You may want to look at Test::Most's deferred plan option, soon to be in Test::More (if it's not already).
There's also been discussion of this on the perl-qa list recently. One thread: http://www.nntp.perl.org/group/perl.qa/2009/03/msg12121.html

Doing any testing is better than doing no testing, but testing is about being deliberate. Stating the number tests expected gives you the ability to see if there is a bug in the test script that is preventing a test from executing (or executing too many times).

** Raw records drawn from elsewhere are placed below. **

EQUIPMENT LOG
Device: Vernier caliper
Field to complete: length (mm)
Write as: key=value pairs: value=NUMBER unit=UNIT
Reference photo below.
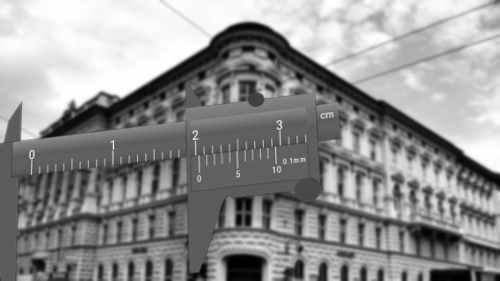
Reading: value=20.4 unit=mm
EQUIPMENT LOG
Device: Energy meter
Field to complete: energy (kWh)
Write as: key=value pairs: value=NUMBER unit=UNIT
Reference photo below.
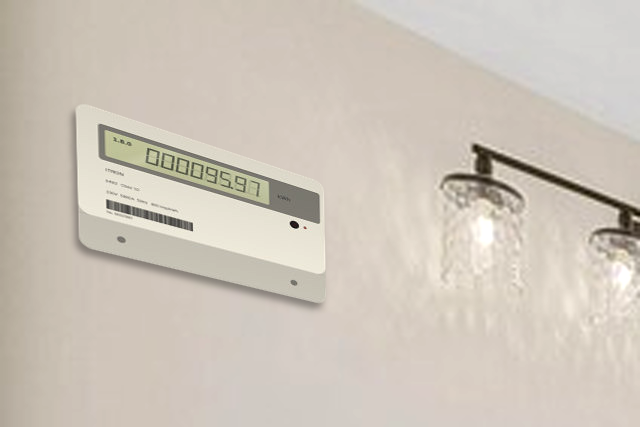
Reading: value=95.97 unit=kWh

If you don't run tests under specific conditions you can use the skip function to declare this:
SKIP: {
skip $why, $how_many if $condition;
...normal testing code goes here...
}

I think it's ok to bend the rules and use no_plan when the human cost of figuring out the plan is too high, but this cost is a good indication that the test suite has not been well designed.
Another case where it's useful to have the test_plan explicitely defined is when you are doing this kind of tests:
$coderef = sub { my $arg = shift; isa_ok $arg, 'MyClass' };
do(#args, $coderef);
and
## hijack our interface to test it's called.
local *MyClass::do = $coderef;
If you don't specify a plan, it's easy to miss out that your test failed and that some assertions weren't run as you expected.

Having explicitly the number of test in the plan is a good idea, unless it is too expensive to retrieve this number. The question has been properly answered already but I wanted to stress two points:
Better than no_plan is to use done_testing()
use Test::More;
... run your tests ...;
done_testing( $number_of_tests_run );
# or done_testing() if not number of test is known
this Matt Trout blog entry is interesting, and rants about adding a plan vs cvs conflicts and other issues that make the plan problematic: Why numeric test plans are bad, wrong, and don't actually help anyway

I find it annoying, too, and I usually ignore the number at the very beginning until the test suite stabilizes. Then I just keep it up to date manually. I do like the idea of knowing how many total tests there are as the seconds tick by, as a kind of a progress indicator.
To make counting easier I put the following before each test:
#----- load non-existant record -----
....
#----- add a new record -----
....
#----- load the new record (by name) -----
....
#----- verify the name -----
etc.
Then I can quickly scan the file and easily count the tests, just looking for the #----- lines. I suppose I could even write something up in Emacs to do it for me, but it's honestly not that much of a chore.

It is a pain when doing TDD, because you are writing new tests opportunistically. When I was teaching TDD and the shop used Perl, we decided to use our test suite the no plan way. I guess we could have changed from no_plan to lock down the number of tests. At the time I saw it as more hindrance than help.

Eric Johnson's answer is exactly correct. I just wanted to add that done_testing, a much better replacement to no_plan, was released in Test-Simple 0.87_1 recently. It's an experimental release, but you can download it directly from the previous link.
done_testing allows you to declare the number of tests you think you've run at the end of your testing script, rather than trying to guess it before your script starts. You can read the documentation here.